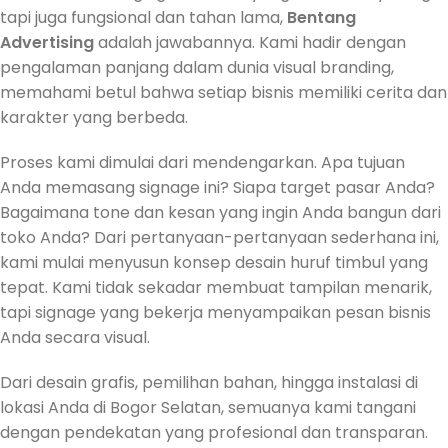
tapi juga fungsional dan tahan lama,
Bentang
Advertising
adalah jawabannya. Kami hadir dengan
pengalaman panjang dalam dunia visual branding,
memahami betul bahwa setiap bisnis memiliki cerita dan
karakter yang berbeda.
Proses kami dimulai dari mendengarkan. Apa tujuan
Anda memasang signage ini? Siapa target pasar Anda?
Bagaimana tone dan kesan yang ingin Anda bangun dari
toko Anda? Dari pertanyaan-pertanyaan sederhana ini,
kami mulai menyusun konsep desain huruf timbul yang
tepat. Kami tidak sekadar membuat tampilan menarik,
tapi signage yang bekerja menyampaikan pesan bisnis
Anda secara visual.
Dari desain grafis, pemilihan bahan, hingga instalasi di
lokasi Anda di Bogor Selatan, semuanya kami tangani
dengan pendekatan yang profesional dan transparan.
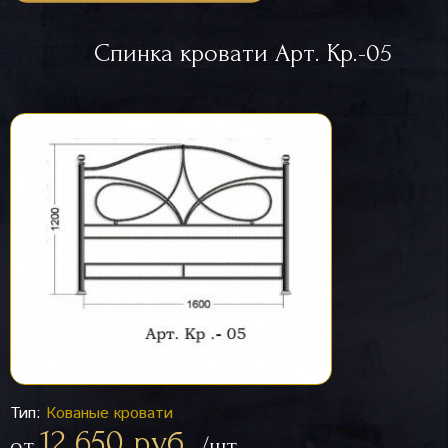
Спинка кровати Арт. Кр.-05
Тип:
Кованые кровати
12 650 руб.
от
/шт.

## WHAT YOU HAVE TO DO
In your transcription of the listing above, match each line exactly and include no pictures.

## EXERCISE ANSWER
tapi juga fungsional dan tahan lama,
Bentang
Advertising
adalah jawabannya. Kami hadir dengan
pengalaman panjang dalam dunia visual branding,
memahami betul bahwa setiap bisnis memiliki cerita dan
karakter yang berbeda.
Proses kami dimulai dari mendengarkan. Apa tujuan
Anda memasang signage ini? Siapa target pasar Anda?
Bagaimana tone dan kesan yang ingin Anda bangun dari
toko Anda? Dari pertanyaan-pertanyaan sederhana ini,
kami mulai menyusun konsep desain huruf timbul yang
tepat. Kami tidak sekadar membuat tampilan menarik,
tapi signage yang bekerja menyampaikan pesan bisnis
Anda secara visual.
Dari desain grafis, pemilihan bahan, hingga instalasi di
lokasi Anda di Bogor Selatan, semuanya kami tangani
dengan pendekatan yang profesional dan transparan.
Спинка кровати Арт. Кр.-05
Тип:
Кованые кровати
12 650 руб.
от
/шт.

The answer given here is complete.